The report presented a sobering view of the health status of near-retirement age population. About a quarter of Americans aged 60-61 have a work-limiting health condition, according to the report, and about two-thirds the ones who are still on the job report working in occupations that are “physically demanding.”
Raising either the early or full retirement ages above where they are now would incentivize many more of those workers to seek disability coverage in order to preserve their higher payouts later on, the report suggested.
Two academic studies cited in the report said the last time the government raised the retirement age – full retirement was lifted to 67 from 65 by Congress after receiving the 1983 Greenspan Commission report – had a similar effect. It has already “led to more disability applications,” the report said.
The report confirms that fewer Americans are working physically-demanding jobs these days. That number fell from 57 to 46 percent between 1971 and 2006. Over the same period, life expectancy at age 65 jumped 3.3 years to 18.5 years.

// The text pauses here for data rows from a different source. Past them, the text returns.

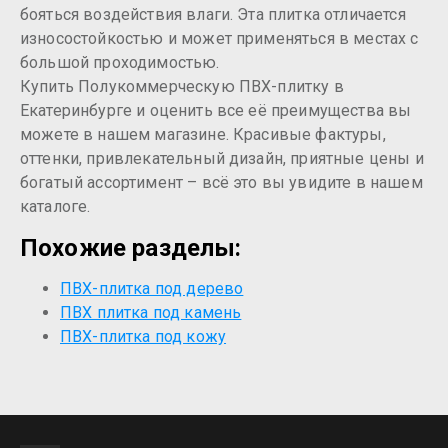
бояться воздействия влаги. Эта плитка отличается
износостойкостью и может применяться в местах с
большой проходимостью.
Купить Полукоммерческую ПВХ-плитку в
Екатеринбурге и оценить все её преимущества вы
можете в нашем магазине. Красивые фактуры,
оттенки, привлекательный дизайн, приятные цены и
богатый ассортимент – всё это вы увидите в нашем
каталоге.
Похожие разделы:
ПВХ-плитка под дерево
ПВХ плитка под камень
ПВХ-плитка под кожу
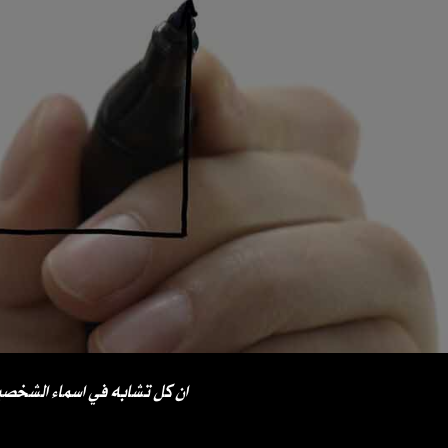
ان كل تشابه في اسماء الشخصي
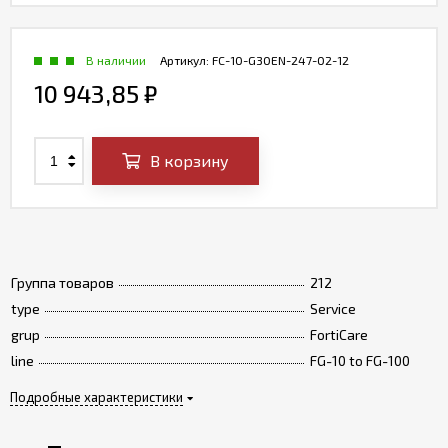
В наличии
Артикул:
FC-10-G30EN-247-02-12
10 943,85
₽
В корзину
Группа товаров
212
type
Service
grup
FortiCare
line
FG-10 to FG-100
Подробные характеристики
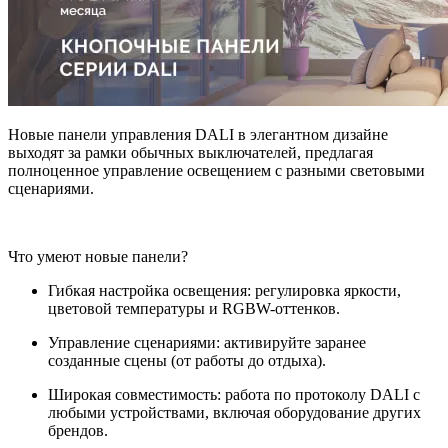
Новые панели управления DALI в элегантном дизайне
выходят за рамки обычных выключателей, предлагая
полноценное управление освещением с разными световыми
сценариями.
Что умеют новые панели?
Гибкая настройка освещения: регулировка яркости,
цветовой температуры и RGBW-оттенков.
Управление сценариями: активируйте заранее
созданные сцены (от работы до отдыха).
Широкая совместимость: работа по протоколу DALI с
любыми устройствами, включая оборудование других
брендов.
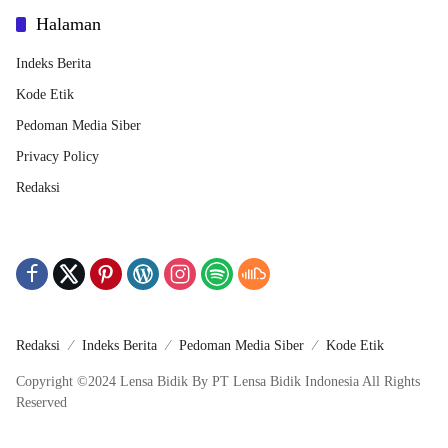
Halaman
Indeks Berita
Kode Etik
Pedoman Media Siber
Privacy Policy
Redaksi
Redaksi
Indeks Berita
Pedoman Media Siber
Kode Etik
Copyright ©2024 Lensa Bidik By PT Lensa Bidik Indonesia All Rights
Reserved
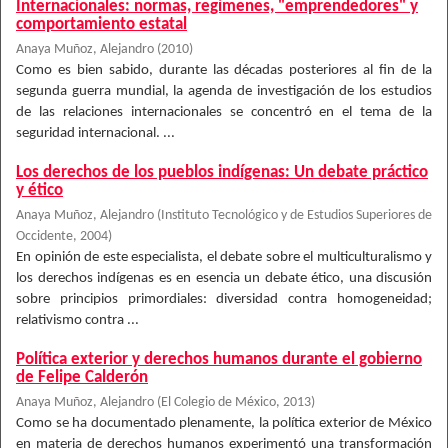
Internacionales: normas, regímenes, "emprendedores" y
comportamiento estatal
Anaya Muñoz, Alejandro
(
2010
)
Como es bien sabido, durante las décadas posteriores al fin de la
segunda guerra mundial, la agenda de investigación de los estudios
de las relaciones internacionales se concentró en el tema de la
seguridad internacional. ...
Los derechos de los pueblos indígenas: Un debate práctico
y ético
Anaya Muñoz, Alejandro
(
Instituto Tecnológico y de Estudios Superiores de
Occidente
,
2004
)
En opinión de este especialista, el debate sobre el multiculturalismo y
los derechos indígenas es en esencia un debate ético, una discusión
sobre principios primordiales: diversidad contra homogeneidad;
relativismo contra ...
Política exterior y derechos humanos durante el gobierno
de Felipe Calderón
Anaya Muñoz, Alejandro
(
El Colegio de México
,
2013
)
Como se ha documentado plenamente, la política exterior de México
en materia de derechos humanos experimentó una transformación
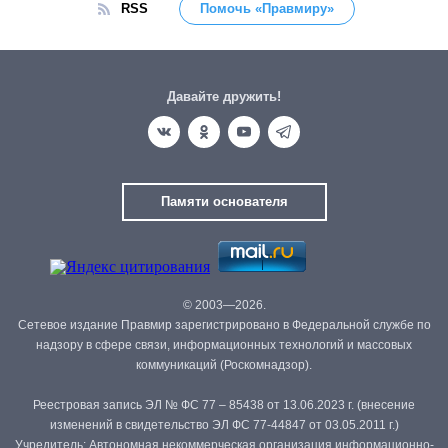
RSS
Помочь «Правмиру»
Давайте дружить!
Памяти основателя
© 2003—2026.
Сетевое издание Правмир зарегистрировано в Федеральной службе по
надзору в сфере связи, информационных технологий и массовых
коммуникаций (Роскомнадзор).
Реестровая запись ЭЛ № ФС 77 – 85438 от 13.06.2023 г. (внесение
изменений в свидетельство ЭЛ ФС 77-44847 от 03.05.2011 г.)
Учредитель: Автономная некоммерческая организация информационно-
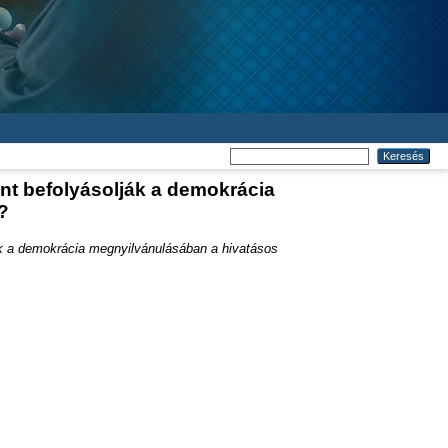
nt befolyásolják a demokrácia
?
ák a demokrácia megnyilvánulásában a hivatásos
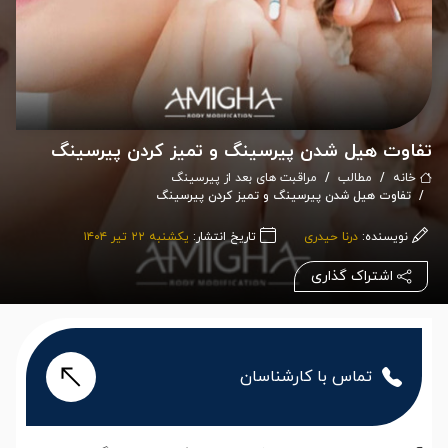
تفاوت هیل شدن پیرسینگ و تمیز کردن پیرسینگ
خانه
مطالب
مراقبت های بعد از پیرسینگ
تفاوت هیل شدن پیرسینگ و تمیز کردن پیرسینگ
نویسنده:
درنا حیدری
تاریخ انتشار:
یکشنبه ۲۲ تیر ۱۴۰۴
اشتراک گذاری
تماس با کارشناسان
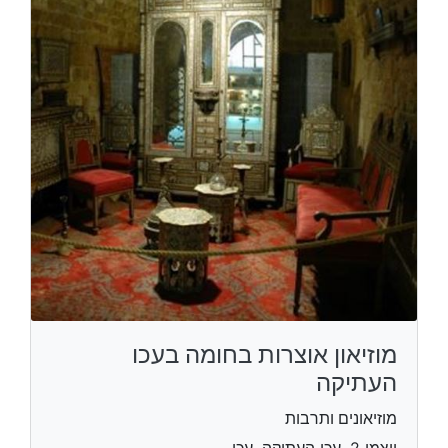
מוזיאון אוצרות בחומה בעכו
העתיקה
מוזיאונים ותרבות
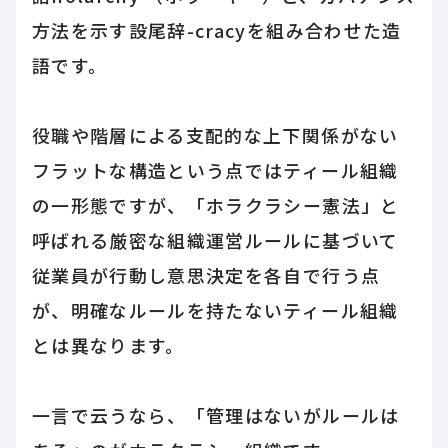
方法を示す設尾辞-cracyを組み合わせた造
語です。
役職や階層による支配的な上下関係がない
フラットな構造という点ではティール組織
の一形態ですが、「ホラクラシー憲法」と
呼ばれる厳密な組織運営ルールに基づいて
従業員が行動し意思決定を各自で行う点
が、明確なルールを持たないティール組織
とは異なります。
一言で云うなら、「管理はないがルールは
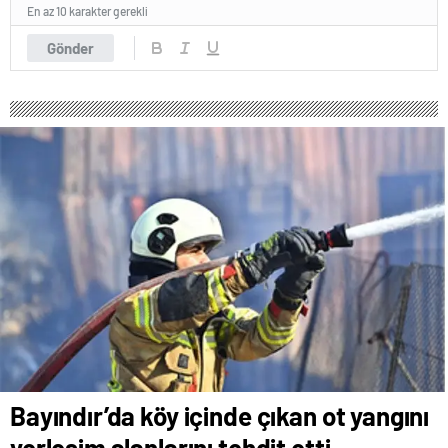
En az 10 karakter gerekli
Gönder
Bayındır’da köy içinde çıkan ot yangını
yerleşim alanlarını tehdit etti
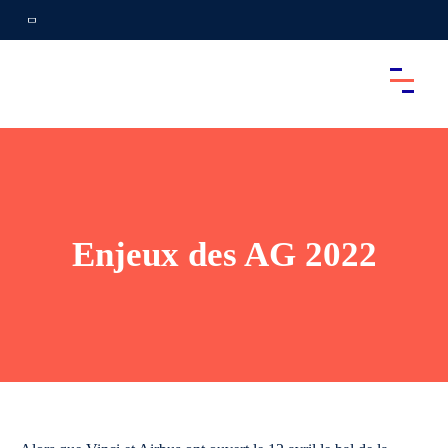
Enjeux des AG 2022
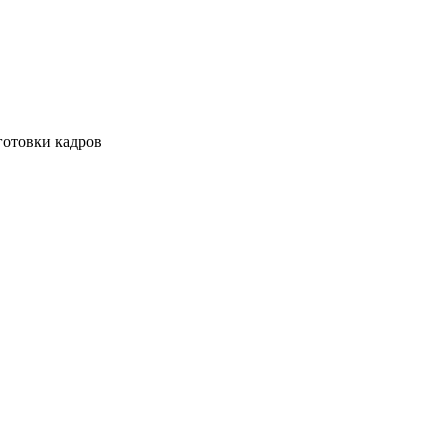
готовки кадров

But not all groups benefited equally from advancing health and cushier jobs. African-American males improved just 2.6 years compared to 4.0 years for white males, for instance.
The report took a snapshot of those on the cusp of retirement, and found those reporting good or excellent health were twice as likely to have some college education, twice as likely to be working full-time, had twice the income and four times the wealth of those reporting poor or fair health. In other words, people who are the most dependent on Social Security for retirement income are the ones most likely to go on disability if denied early retirement benefits.
While raising the full retirement age would still save the system money, “raising the early retirement age would have a negative impact on (Social Security) solvency because disability costs would rise and expected total lifetime retirement benefits would not change,” the report concluded.